— RECORDS PROVIDED —

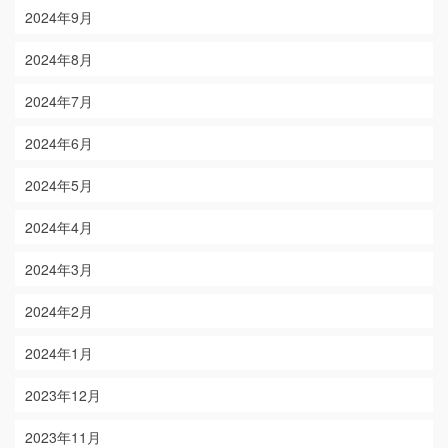
2024年9月
2024年8月
2024年7月
2024年6月
2024年5月
2024年4月
2024年3月
2024年2月
2024年1月
2023年12月
2023年11月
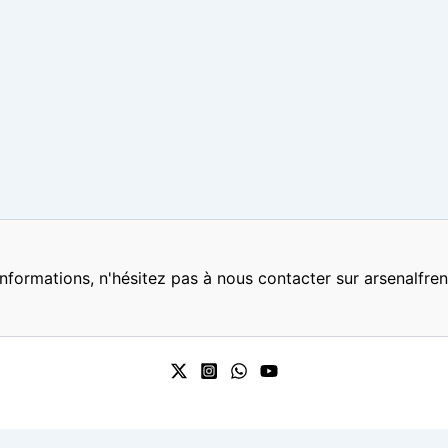
nformations, n'hésitez pas à nous contacter sur arsenalf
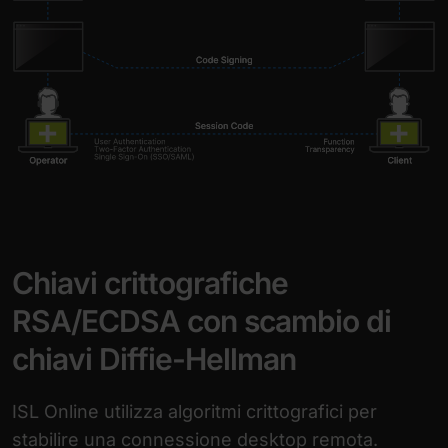
Chiavi crittografiche
RSA/ECDSA con scambio di
chiavi Diffie-Hellman
ISL Online utilizza algoritmi crittografici per
stabilire una connessione desktop remota.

— REQUIRED ACTION —
Every line from the one with "chiavi Diffie-Hellman" through the last line of the records above should be returned exactly, please, and no others.

— ANSWER AREA —
chiavi Diffie-Hellman
ISL Online utilizza algoritmi crittografici per
stabilire una connessione desktop remota.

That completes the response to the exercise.